Zur Übersichts-Seite
  Die Auffangstation für Greifvögel, Eulen und Fledermäuse
Langstadt 2013

Projekte
 - Station
   Langstadt

  > Bericht 2013
Durch den Ausfall der Wildtier-Pflegestelle in Semd wurden mehr als doppelt so viele Pfleglinge aufgenommen als sonst. Gut, daß nur wenige Fledermäuse eingeliefert wurden, denn auch so lief der Betrieb auf Grund der weiteren Verpflichtungen und Tätigkeiten über längere Strecken weit über der Belastungsgrenze. Einige Bilder von 2013:
Storch bei Freilassung

Todesgefahr Verhütungsmittel: Dieser Storch wurde mit Vergiftungsphänomenen weitgehend bewegungsunfähig aufgefunden. Da die Station nicht auf Schreitvögel eingerichtet ist, wurde der Storch an die Wildtierfreunde in Hanau weitergegeben. Dort gelang die Heilung: Ein rotes Kondom, schon angedaut, kam bei der Behandlung zum Vorschein. Danach besserte sich der Zustand des Vogels rasant. Das Bild entstand bei der Freilassung des Storches beim Fundort, wo sein Partner sehnsüchtig auf seine Rückkehr wartete.

(Bild: Dirk Diehl)
 
 
Fledermaus durch schlechte Pflege verklebt
Eine regelrechte Panzerung um das Kinn aus verklebtem Nahrungsbrei machte jede Kopfbewegung dieses Zwergfledermaus-Individuums zur Qual. Ein häufiges Phänomen bei Fledermäusen, wenn Personen ohne Erfahrung solche Tiere aufpäppeln wollen. Daher sollte immer Grundsatz sein, mit einem Spezialisten Kontakt aufzunehmen, um solche Fehler zu vermeiden. Was die Fledermauspflege angeht, waren 2013 dank optimaler Witterung in der Aufzuchtphase nur wenige Jungtiere pflegebedürftig geworden.

(Bild: Dirk Diehl)
 
junger Grünspecht
Frustrierend waren 2013 die Pflegeergebnisse beim Grünspecht. die Jungvögel litten überwiegend an schweren Infektionen (insbesondere Kokzidosen), die sie fast ohne Ausnahme innerhalb eines Tages in der Station sterben ließen.

(Bild: Dirk Diehl)
 
Junge Turmfalken
Im Juni sorgte ein Gewittersturm für Arbeit. Mehrere Turmfalkenbrutplätze in alten Baumnestern waren heruntergeweht. Einmal war auch der ganze Brutbaum entwurzelt, so daß ein Ersatznest nicht angebracht werden konnte. Die meist schon großen Jungtiere überstanden die Stürze recht gut und konnten wieder freigelassen werden. Die jungen Küken aus den "Nachzügler-Bruten" (vgl.
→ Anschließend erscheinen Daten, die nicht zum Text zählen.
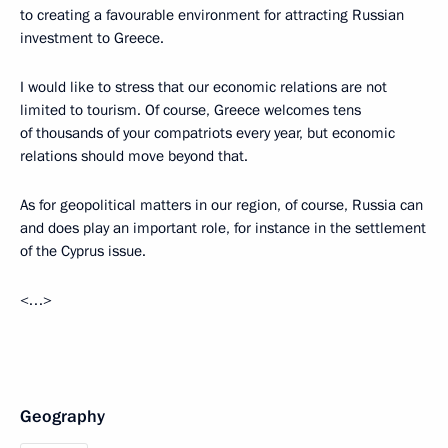
to creating a favourable environment for attracting Russian
investment to Greece.
I would like to stress that our economic relations are not
limited to tourism. Of course, Greece welcomes tens
of thousands of your compatriots every year, but economic
relations should move beyond that.
As for geopolitical matters in our region, of course, Russia can
and does play an important role, for instance in the settlement
of the Cyprus issue.
<…>
Geography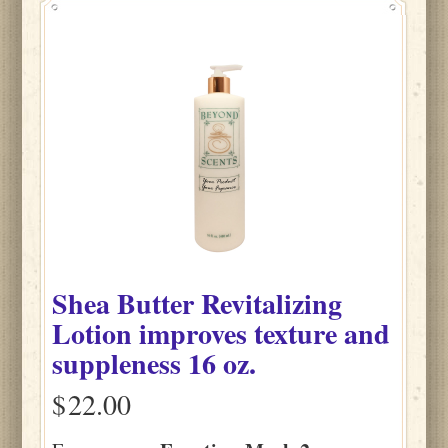
Shea Butter Revitalizing
Lotion improves texture and
suppleness 16 oz.
$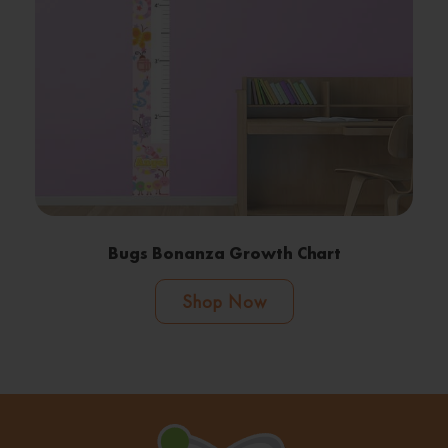
Bugs Bonanza Growth Chart
Shop Now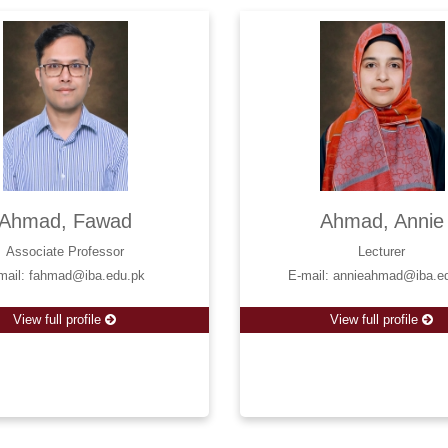
Ahmad, Fawad
Ahmad, Annie
Associate Professor
Lecturer
mail: fahmad@iba.edu.pk
E-mail: annieahmad@iba.e
View full profile
View full profile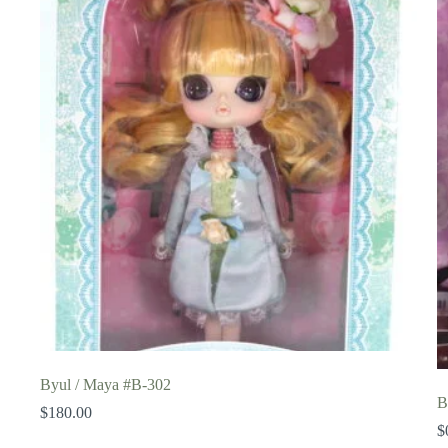
Byul / Maya #B-302
B
$
180.00
$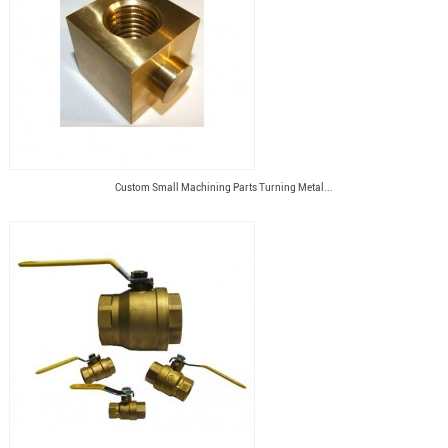
Custom Small Machining Parts Turning Metal...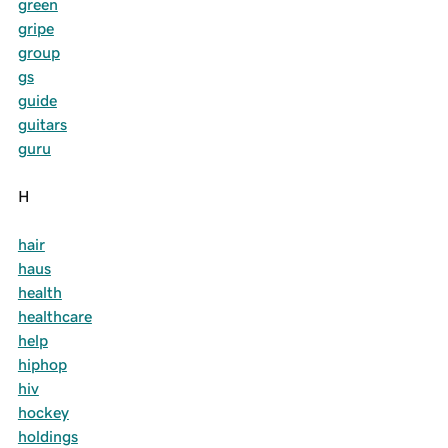
green
gripe
group
gs
guide
guitars
guru
H
hair
haus
health
healthcare
help
hiphop
hiv
hockey
holdings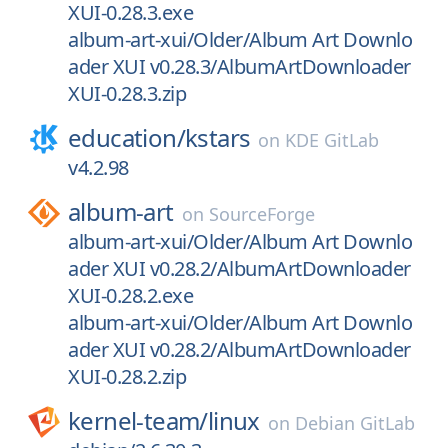
XUI-0.28.3.exe
album-art-xui/Older/Album Art Downlo
ader XUI v0.28.3/AlbumArtDownloader
XUI-0.28.3.zip
education/
kstars
on
KDE GitLab
v4.2.98
album-art
on
SourceForge
album-art-xui/Older/Album Art Downlo
ader XUI v0.28.2/AlbumArtDownloader
XUI-0.28.2.exe
album-art-xui/Older/Album Art Downlo
ader XUI v0.28.2/AlbumArtDownloader
XUI-0.28.2.zip
kernel-team/
linux
on
Debian GitLab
Bildteil rechts unten) erlitten bei den Stürzen dagegen schwerwiegende Schäden und starben oder mußten wegen irreparabler Schäden später doch noch eingeschläfert werden.

(Bilder: Dirk Diehl)
 
Kleines Sumpfhuhn
Eine ausgesprochene Rarität ist das Kleine Sumpfhuhn, das in Hessen früher Brutvogel war und nur ausnahmsweise überhaupt festgestellt wird. Der Kleine Vogel erlitt eine Wirbelsäulenprellung, er war offensichtlich in dunkler Nacht gegen ein Hindernis geflogen. Auch in der Tierklinik der Justus-Liebig-Universität in Gießen konnte dem Vogel leider nicht geholfen werden. Es bleibt nur ein schwacher Trost: Ohne qualifizierte Pflegestelle wäre selbst der Fund als solcher unbekannt geblieben.

(Bild: Dirk Diehl)
 
Uhu nach Dauerkontakt mit Elektrozaun
Ein Uhu nach der härtesten Nacht seines Lebens. Er übersah bei der Jagd einen elektrischen Schafszaun und verhedderte sich darin. Den Rest der Nacht mußte er ungeschützt bei heftigen Regenschauern und regelmäßigen Stromstößen zubringen. Dementsprechend angeschlagen kam er in die Station. Wenige Wochen später hatte sich der Vogel erholt und flog zur großen Freude der Helfer elegant in die Dämmerung ab.